#### [EXERCISE BRIEF]
Scan the data for "pixels" and copy the lines it appears in.

(Entries taken from a collection)

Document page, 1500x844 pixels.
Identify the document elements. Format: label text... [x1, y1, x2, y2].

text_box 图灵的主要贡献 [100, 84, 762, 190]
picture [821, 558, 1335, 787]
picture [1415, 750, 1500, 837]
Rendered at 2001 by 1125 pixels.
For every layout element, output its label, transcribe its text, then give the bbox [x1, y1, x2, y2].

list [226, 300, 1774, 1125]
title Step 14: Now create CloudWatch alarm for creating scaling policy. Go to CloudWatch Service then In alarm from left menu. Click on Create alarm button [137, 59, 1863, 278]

...

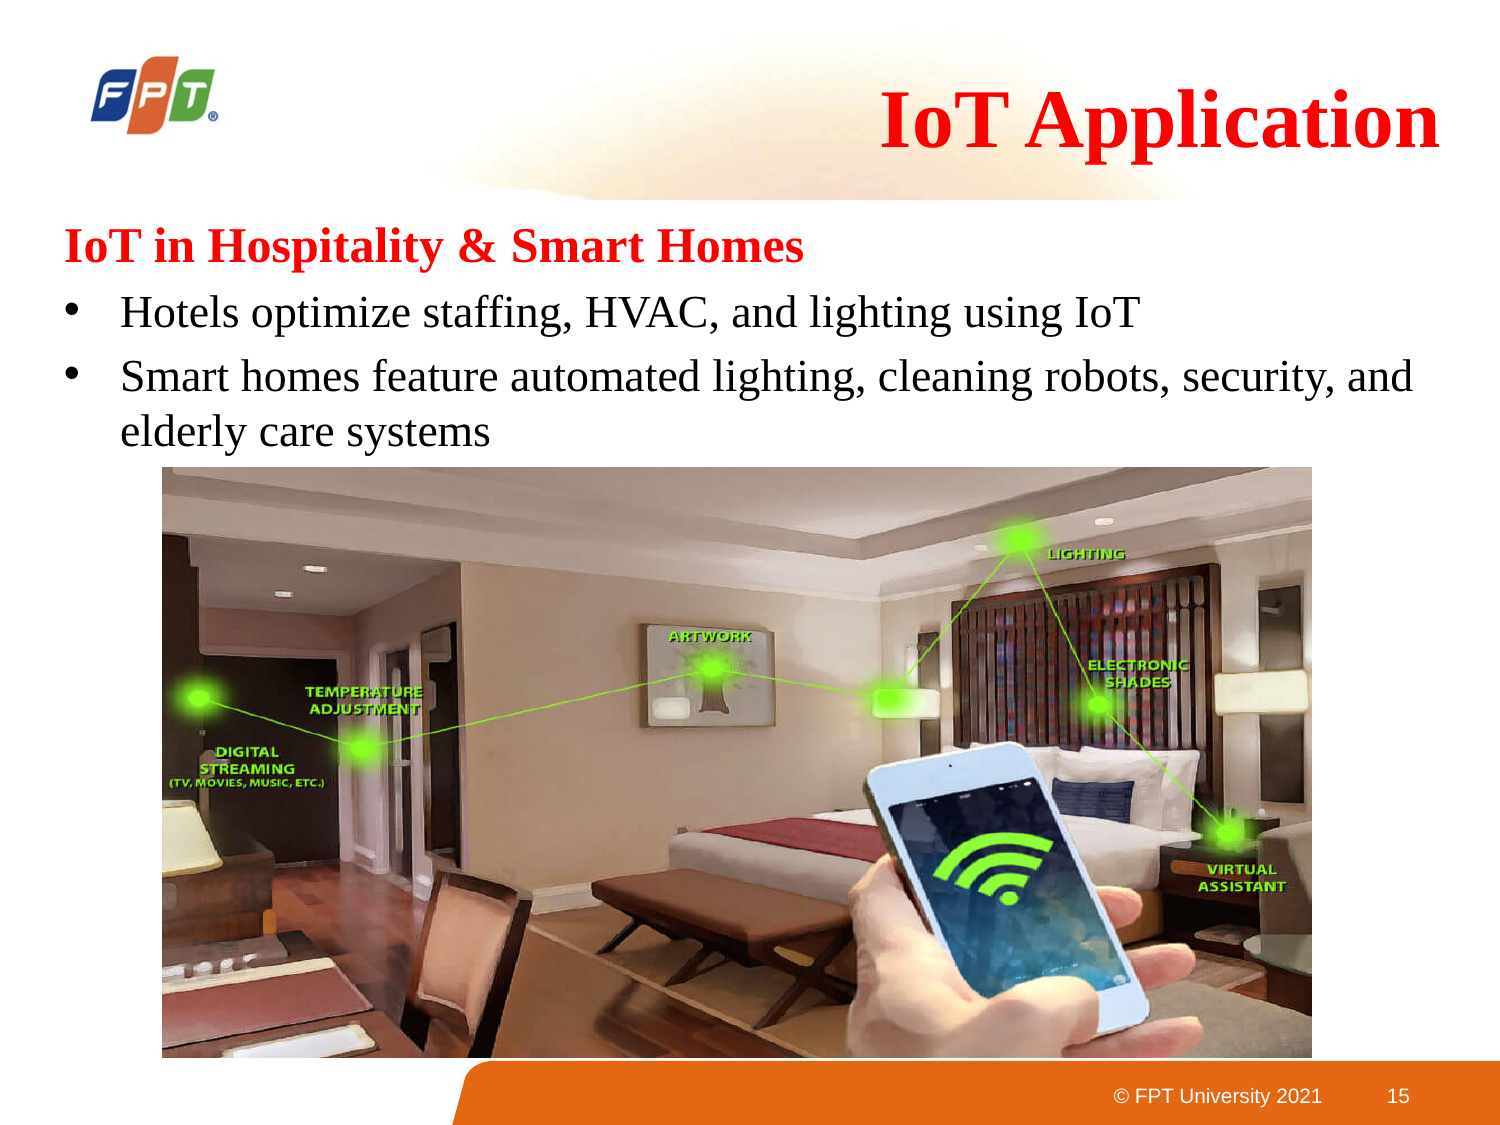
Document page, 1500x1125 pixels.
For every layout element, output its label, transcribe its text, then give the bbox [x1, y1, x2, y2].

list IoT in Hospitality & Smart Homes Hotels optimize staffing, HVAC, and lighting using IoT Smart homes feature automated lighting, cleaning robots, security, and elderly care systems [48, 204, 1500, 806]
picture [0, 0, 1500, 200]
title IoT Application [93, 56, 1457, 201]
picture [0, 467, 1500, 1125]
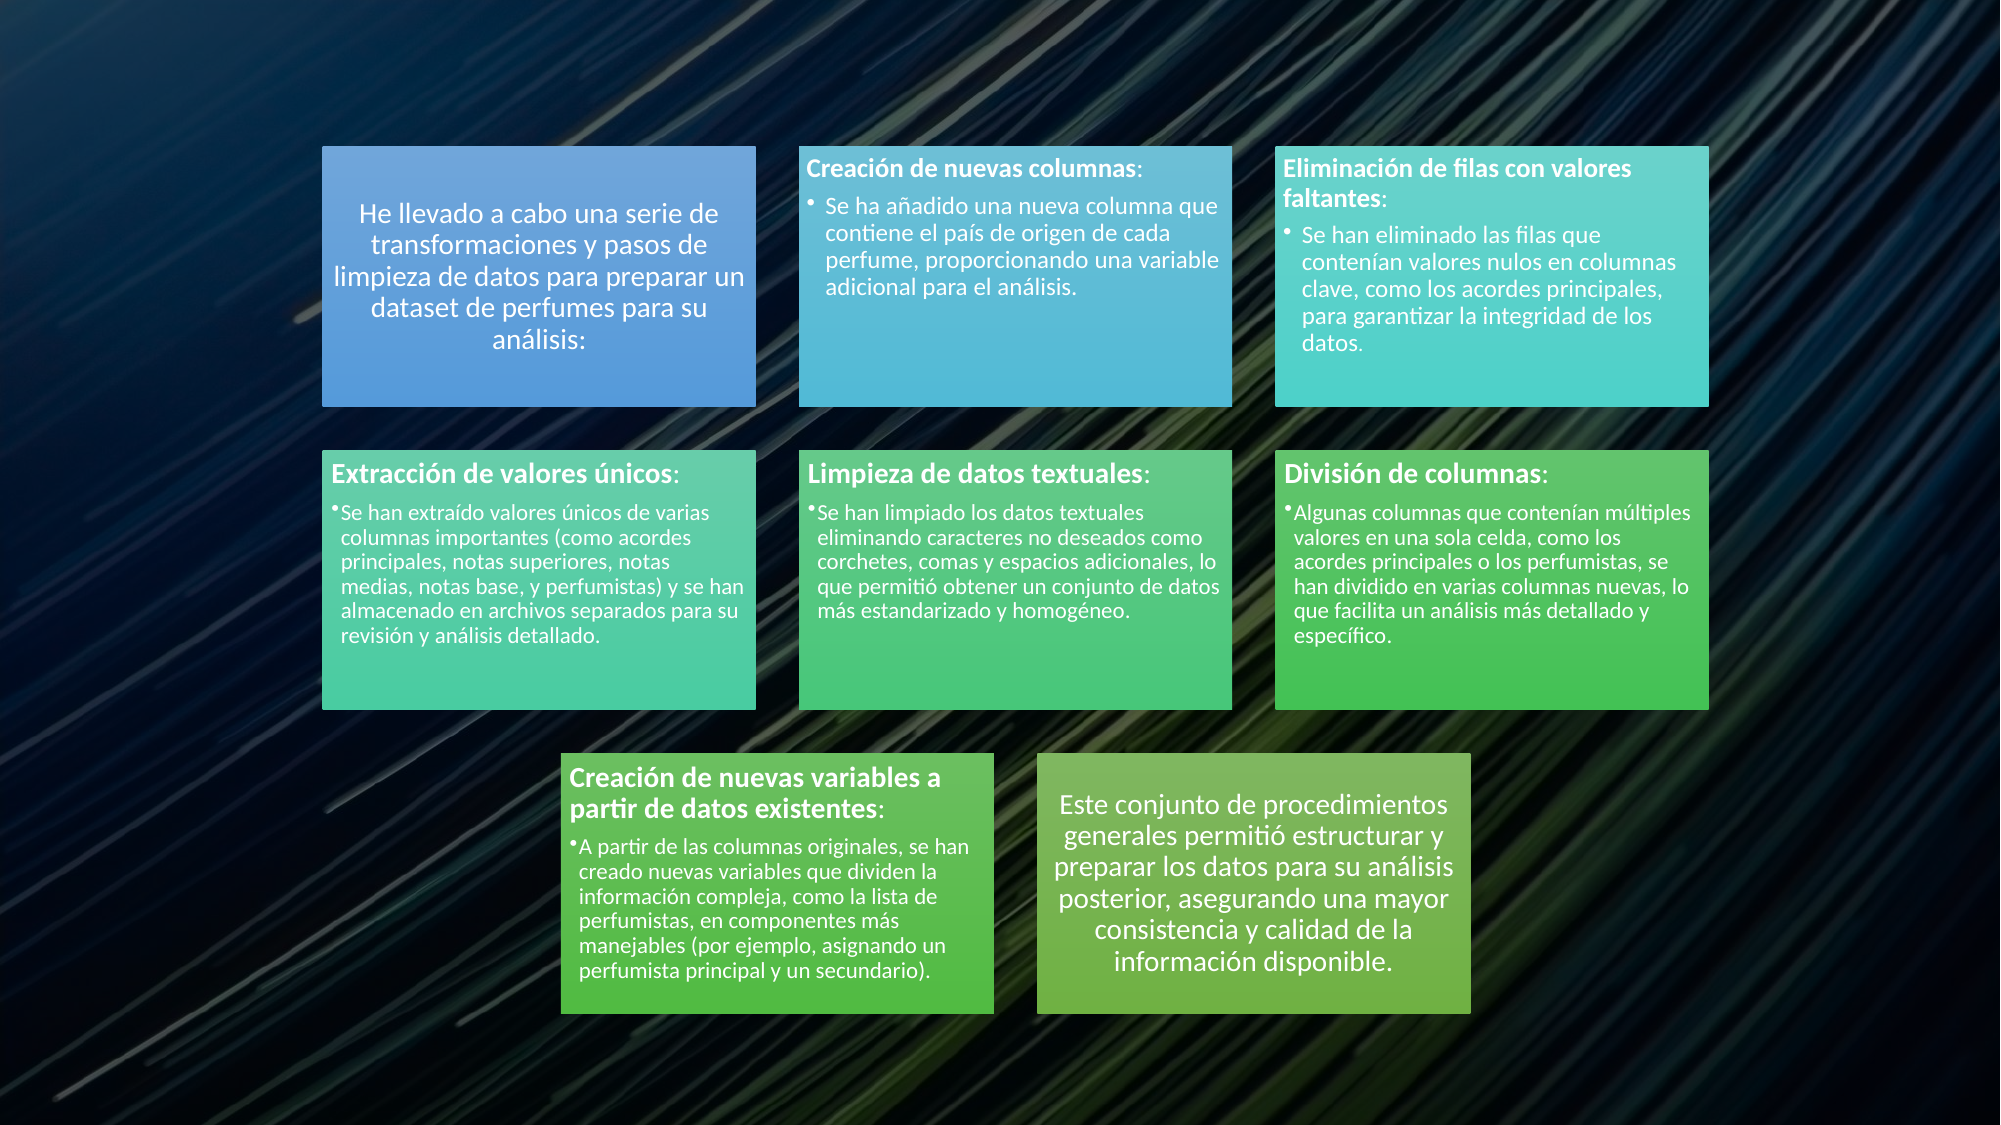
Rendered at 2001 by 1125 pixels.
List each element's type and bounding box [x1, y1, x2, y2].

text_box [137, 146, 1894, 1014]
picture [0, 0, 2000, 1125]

==

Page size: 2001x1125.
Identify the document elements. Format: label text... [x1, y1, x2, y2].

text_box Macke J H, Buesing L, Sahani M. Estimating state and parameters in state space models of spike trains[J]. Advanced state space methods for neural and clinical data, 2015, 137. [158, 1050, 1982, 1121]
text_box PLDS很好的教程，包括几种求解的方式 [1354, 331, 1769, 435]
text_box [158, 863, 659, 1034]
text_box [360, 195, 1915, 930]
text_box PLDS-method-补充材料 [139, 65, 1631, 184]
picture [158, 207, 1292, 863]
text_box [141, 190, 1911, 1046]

#### [FINISHED TASK]
Document page, 1500x844 pixels.
Rendered at 2001 by 1125 pixels.
Document page, 1500x1125 pixels.
Rendered at 2001 by 1125 pixels.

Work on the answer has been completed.